Часто я думаю, как сложилась бы моя жизнь, если бы я получала образование вне стен государственной школы или вообще не в США. Думаю, я бы меньше притворялась и, наверное, была бы менее искусна в этом деле. Но как бы то ни было, необходимость взаимодействовать с другими детьми сделала меня неплохим антропологом. Как чужаку, пытающемуся проникнуть в незнакомое племя, мне приходилось изучать окружающих, наблюдать за их поведением и вычленять его важные составляющие. Я стала очень восприимчивой к деталям и приобрела недюжинные актерские навыки. Я видела, что другие дети думают и действуют не так, как я, и часто реагируют на разные ситуации очень эмоционально, в то время как я сохраняю полное спокойствие. Я начала подражать другим. Думаю, мои первые старания подражать нормальному поведению были честными попытками и самой стать нормальной – так младенец подражает звукам человеческой речи не для того, чтобы кого-то обмануть, а честно желая вступить в общение. Тогда я не понимала, что мне не суждено стать нормальной. Точка бифуркации была мною достигнута в возрасте четырех лет. Возможно, так записано в коде моей ДНК. Как бы то ни было, начиная с этого возраста пути назад не осталось – если даже допустить, что раньше возможность нормального развития была. Однако с тех пор я стала необратимо отличаться от других, хотя степень своей обособленности мне еще предстояло осознать. В раннем детстве я, естественно, не могла выразить этого словами, но чувствовала нутром.

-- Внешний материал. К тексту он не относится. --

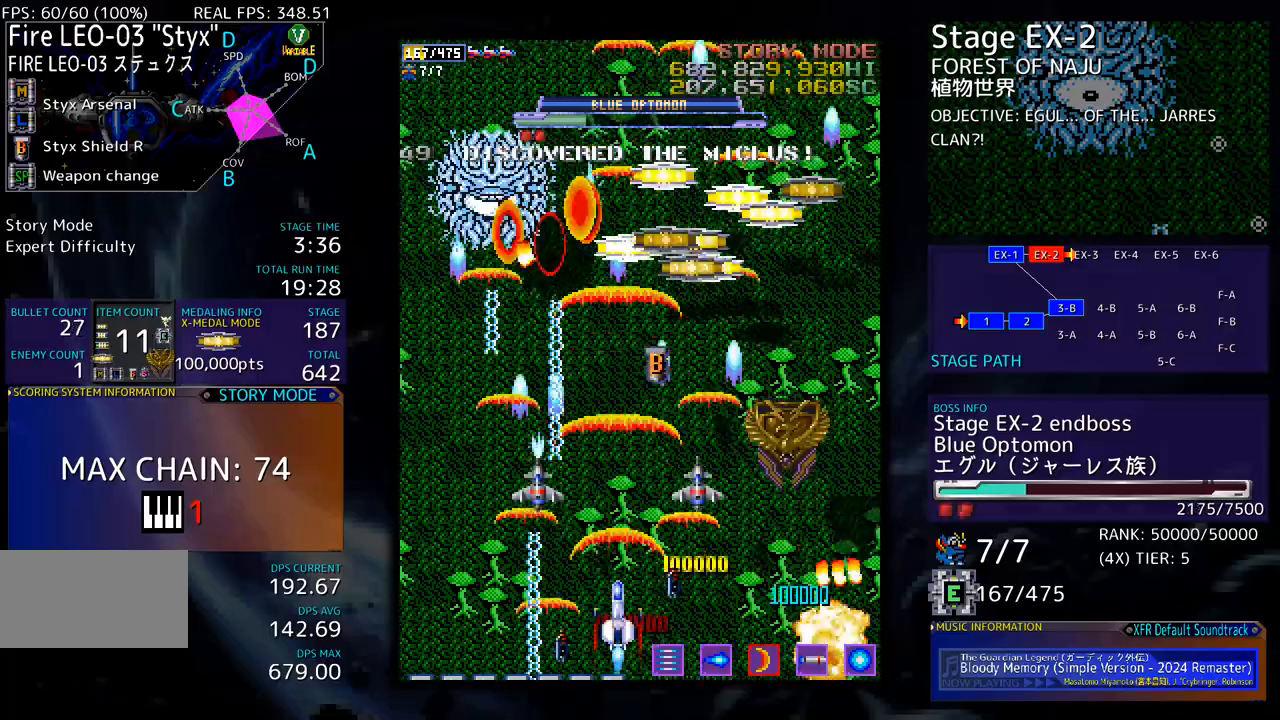
{"buttons": ["DPAD_UP"], "events": [[83, "DPAD_RIGHT", "down"], [83, "DPAD_UP", "up"], [133, "DPAD_DOWN", "down"], [200, "DPAD_DOWN", "up"], [200, "DPAD_RIGHT", "up"], [317, "DPAD_RIGHT", "down"], [467, "DPAD_UP", "down"], [484, "DPAD_RIGHT", "up"]]}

В годы моего созерцательного ученичества я с презрением ребенка, не терпевшего телячьих нежностей, относилась к детям, которым эти нежности были нужны как воздух. Я считала их слабаками и удивлялась, как они могут думать, что привязанность к близким стоит унижений. Я не могла даже представить себе человека или группу людей, ради которых я была бы согласна унижаться. После достаточно долгого периода наблюдений я научилась всему, что нужно, и начала пользоваться уважением взрослых. Но, даже когда я сплетничала с острословами, затейниками и классными петрушками, которых все любили, даже когда я видела, что в меня влюблены слабые дети, я все равно понимала, что я не одна из них. Я знала, что у меня никогда не будет настоящих привязанностей, независимо от того, сколько у меня приятелей, потому что та личность, которая им нравилась, для меня всего лишь личина, абсолютно непохожая на мое истинное «я».